=== ASSIGNMENT ===
Please pull out every line of the material below that contains the word "Weingut". Case counts.

[Data items]

* * *

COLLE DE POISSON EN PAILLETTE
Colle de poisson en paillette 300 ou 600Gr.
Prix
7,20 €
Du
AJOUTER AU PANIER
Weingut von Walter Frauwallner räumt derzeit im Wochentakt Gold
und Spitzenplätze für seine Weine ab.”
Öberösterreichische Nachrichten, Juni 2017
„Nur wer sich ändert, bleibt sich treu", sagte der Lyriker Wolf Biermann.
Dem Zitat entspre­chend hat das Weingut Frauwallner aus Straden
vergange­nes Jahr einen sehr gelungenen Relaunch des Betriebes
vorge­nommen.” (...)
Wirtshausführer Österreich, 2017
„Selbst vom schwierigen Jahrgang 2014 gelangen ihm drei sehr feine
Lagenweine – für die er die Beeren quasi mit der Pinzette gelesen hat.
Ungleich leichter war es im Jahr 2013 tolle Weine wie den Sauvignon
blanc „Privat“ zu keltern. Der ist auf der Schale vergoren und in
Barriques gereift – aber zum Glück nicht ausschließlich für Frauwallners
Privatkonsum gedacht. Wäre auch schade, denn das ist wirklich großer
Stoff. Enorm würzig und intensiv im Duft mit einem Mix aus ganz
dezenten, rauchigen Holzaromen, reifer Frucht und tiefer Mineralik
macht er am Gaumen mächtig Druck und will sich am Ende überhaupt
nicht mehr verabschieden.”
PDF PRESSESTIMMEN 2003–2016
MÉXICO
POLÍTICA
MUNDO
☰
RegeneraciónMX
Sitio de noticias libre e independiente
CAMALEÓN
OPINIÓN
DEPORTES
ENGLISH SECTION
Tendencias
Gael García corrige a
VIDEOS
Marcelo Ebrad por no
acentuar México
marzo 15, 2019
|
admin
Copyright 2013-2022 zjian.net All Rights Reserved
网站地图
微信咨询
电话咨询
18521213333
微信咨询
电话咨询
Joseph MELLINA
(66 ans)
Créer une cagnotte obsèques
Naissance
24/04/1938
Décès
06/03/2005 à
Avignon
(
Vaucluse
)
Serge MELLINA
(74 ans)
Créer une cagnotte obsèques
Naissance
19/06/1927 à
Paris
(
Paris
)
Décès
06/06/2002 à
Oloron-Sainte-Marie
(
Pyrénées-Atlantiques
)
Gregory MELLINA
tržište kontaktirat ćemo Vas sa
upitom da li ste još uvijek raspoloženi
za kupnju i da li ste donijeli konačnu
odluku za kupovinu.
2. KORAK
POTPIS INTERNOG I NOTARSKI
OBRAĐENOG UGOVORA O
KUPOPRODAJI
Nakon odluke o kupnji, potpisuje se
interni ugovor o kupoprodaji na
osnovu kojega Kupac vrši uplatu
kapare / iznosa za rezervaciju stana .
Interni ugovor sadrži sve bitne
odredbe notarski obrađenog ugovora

* * *

=== EXERCISE ANSWER ===
Weingut von Walter Frauwallner räumt derzeit im Wochentakt Gold
Dem Zitat entspre­chend hat das Weingut Frauwallner aus Straden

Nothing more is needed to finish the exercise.